Their lawyers certainly think so. They've gone ahead and filed papers against George Hotz, a hacker who helped author and popularize a radical root kit bypass that allegedly disrobes the PS3 by allowing anyone to decrypt and sign PS3 code, including games, operating systems, and Blu-ray movies. (See 'Hackers Get to the Root of PlayStation 3'.) Hotz released a followup video explaining how to implement the hack last Friday.
Hotz, better known as iOS jailbreaker Geohot, revealed on his site last night that he'd been "served" by Sony, prompting speculation about the legal ramifications and causing confusion over whether the paperwork was preliminary or actual notification of a lawsuit.
A quick read of the documents suggests the former.
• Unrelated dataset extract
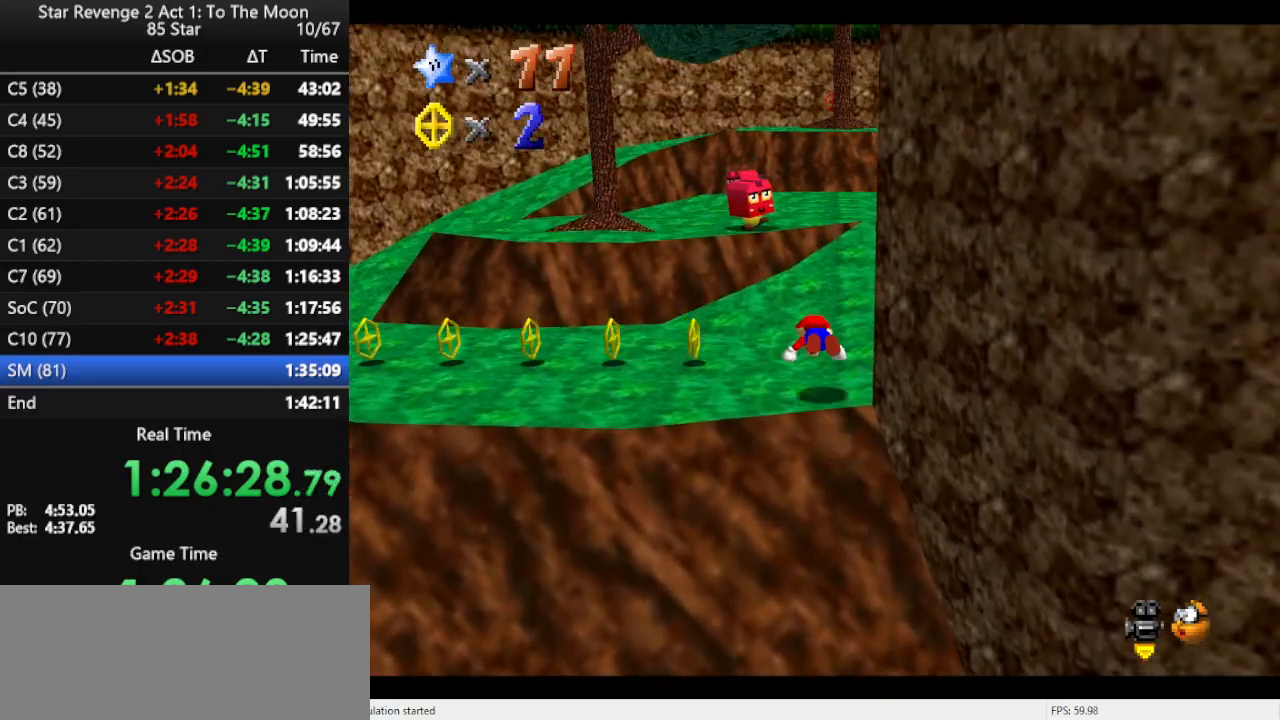
{"buttons": [], "left_stick": "up-right", "events": [[100, "B", "up"], [133, "left_stick", "up-right"], [167, "B", "down"], [267, "B", "up"], [333, "B", "down"], [433, "B", "up"]]}
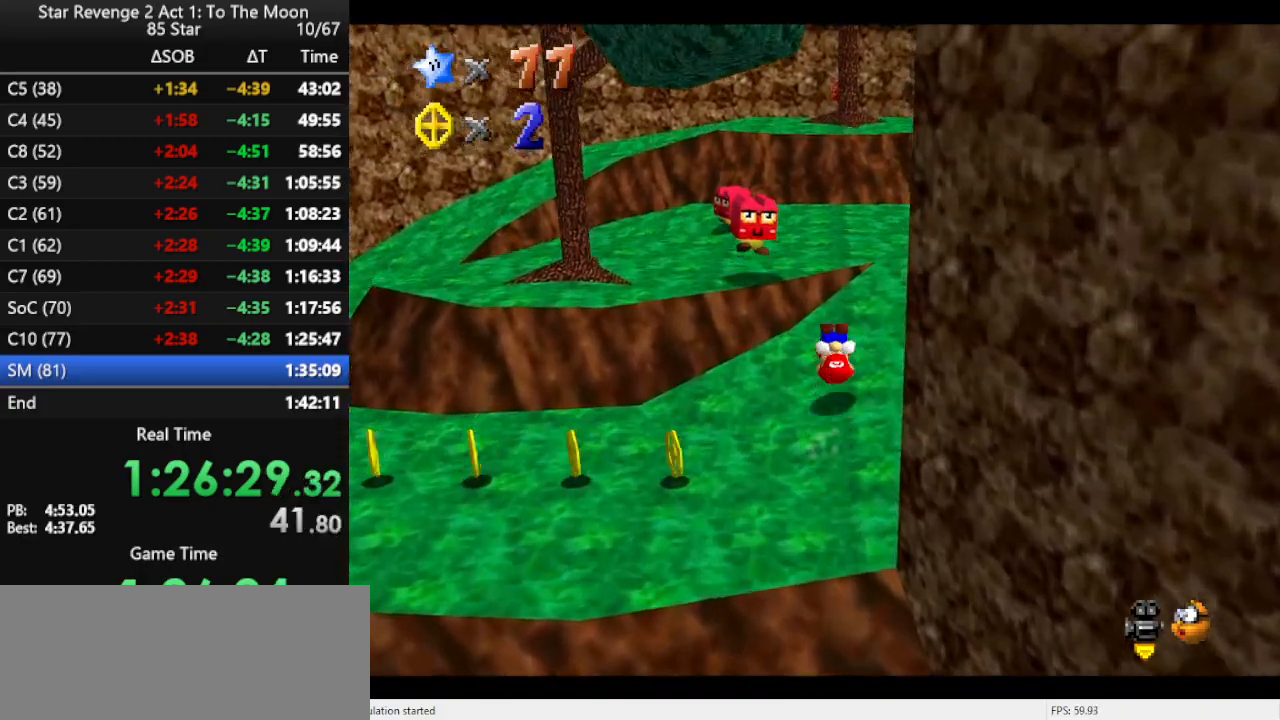
{"buttons": [], "left_stick": "up", "events": [[33, "C_LEFT", "down"], [67, "left_stick", "up"], [200, "C_LEFT", "up"]]}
The "proposed order" is just as it sounds: A proposal that the Northern District Court of California find that Sony Computer Entertainment America "has shown a likelihood of success on the merits of its claims for violation of the DMCA [Digital Millennium Copyright Act] and CFA [Computer Fraud & Abuse Act]...that it will suffer irreparable harm" unless the court issues a restraining order shutting down sites that offer the hack, and impounds any computing technology involved in its creation.
Sony's also asking for damages, attorneys' fees, and other miscellaneous damages.
'Other OS' or Bust
Defendants named in the filing include Hector Martin Cantero (of blog Abort, Retry, Hack), Sven Peter, and a bunch of users Sony's referring to as "[John/Jane] Does 1 through 100." Cantero, Peter, and the rest represent fail0verflow, the hacker group partly responsible for reverse-engineering the PS3's security key generation process.